Their final match of the year, as a team, is no different. He tries and he tries but there’s nothing he can do about the monstrous toss. His jumps are futile, his words don’t go through. The time-outs don’t clear any of their heads. Kageyama never listens, never slows, and Yuutarou’s tired of moving too slow for him.
So he doesn’t move at all.
He stops in his tracks, keeps his eyes on Kageyama’s focused ones and watches them change—wide in anticipation, wider in surprise, even wider in confusion—as the alarmingly-fast ball rises and falls for the last time. Kageyama is benched, and the glare he used to direct at Yuutarou and the rest disappears under the shadow of his fringe, and that’s the last that Yuutarou needs to know about that.

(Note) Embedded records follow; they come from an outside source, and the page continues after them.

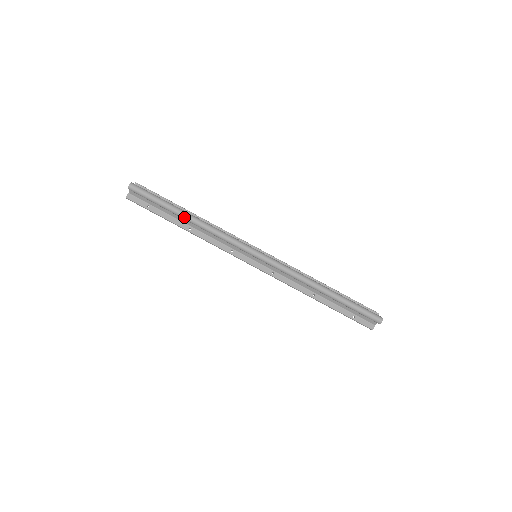
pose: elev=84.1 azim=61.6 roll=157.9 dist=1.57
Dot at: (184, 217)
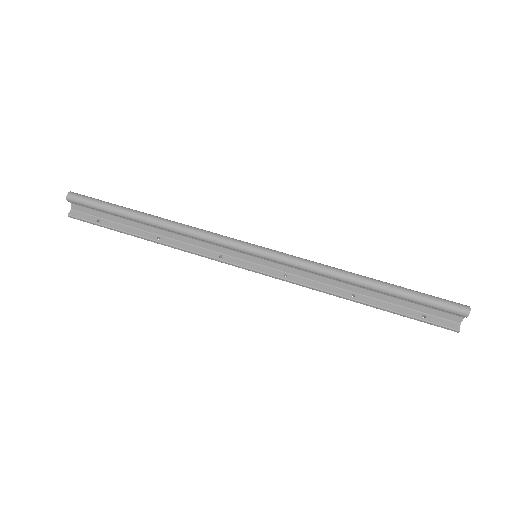
Dot at: (145, 220)
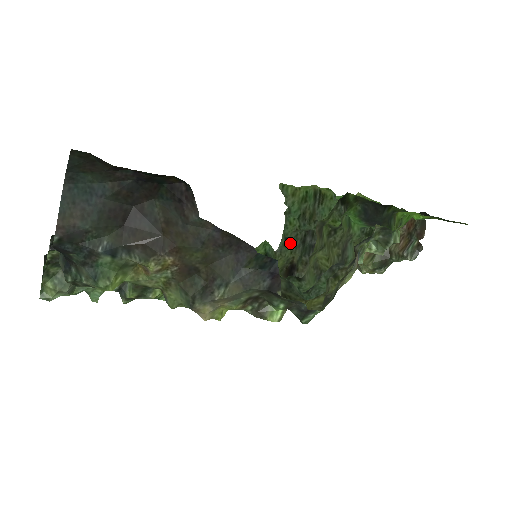
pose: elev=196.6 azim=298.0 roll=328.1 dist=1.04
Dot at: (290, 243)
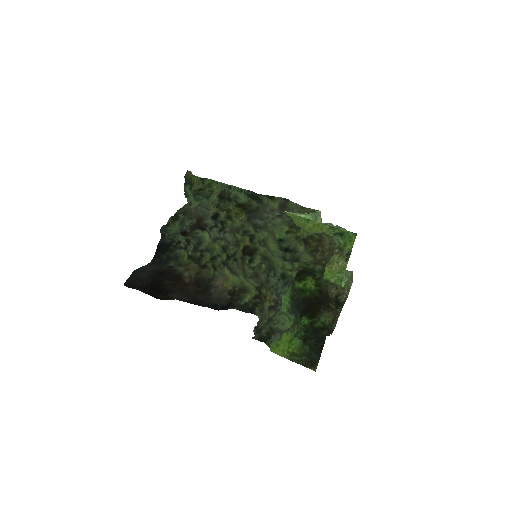
Dot at: occluded
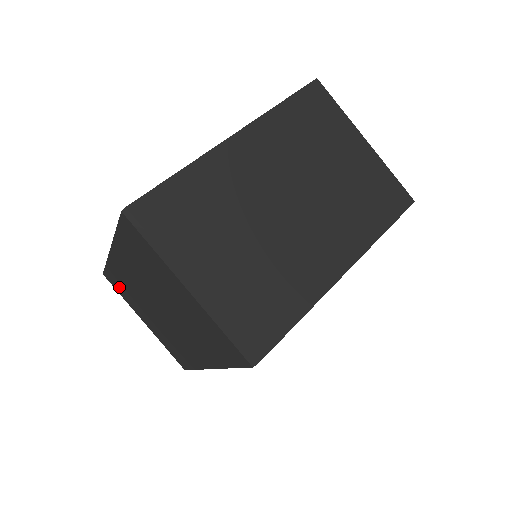
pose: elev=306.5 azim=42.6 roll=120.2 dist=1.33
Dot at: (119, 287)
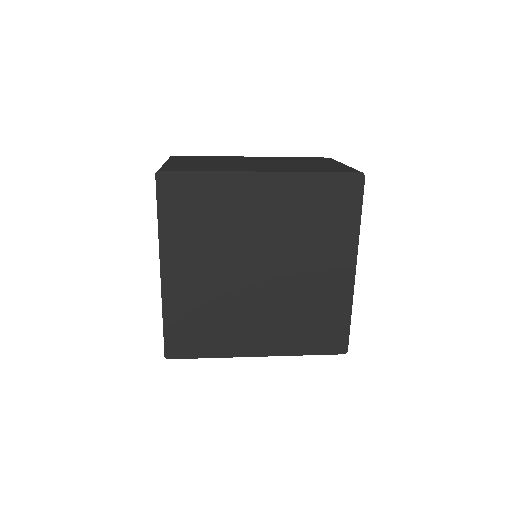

They lose, of course. But the defeated look on Kageyama’s face convinces Yuutarou he’s won something. He feels stronger as he heads home, like he’s conquered a heavy weight on his shoulders, like he’s done something right for the first time in his life. The night sky is dark but it’s as though the clouds are making way for a bright sun overhead, one that tells of a future where nothing will ever make him feel so small again.
He heads up to his room in high spirits, but in the moment he opens his door he also reels back, drops all of his things, and tries to blink himself out of what he hopes is a cruel dream.
The plant is dead.
“It had to be a pest or something,” Mom says. “I can’t imagine how else this could have happened.”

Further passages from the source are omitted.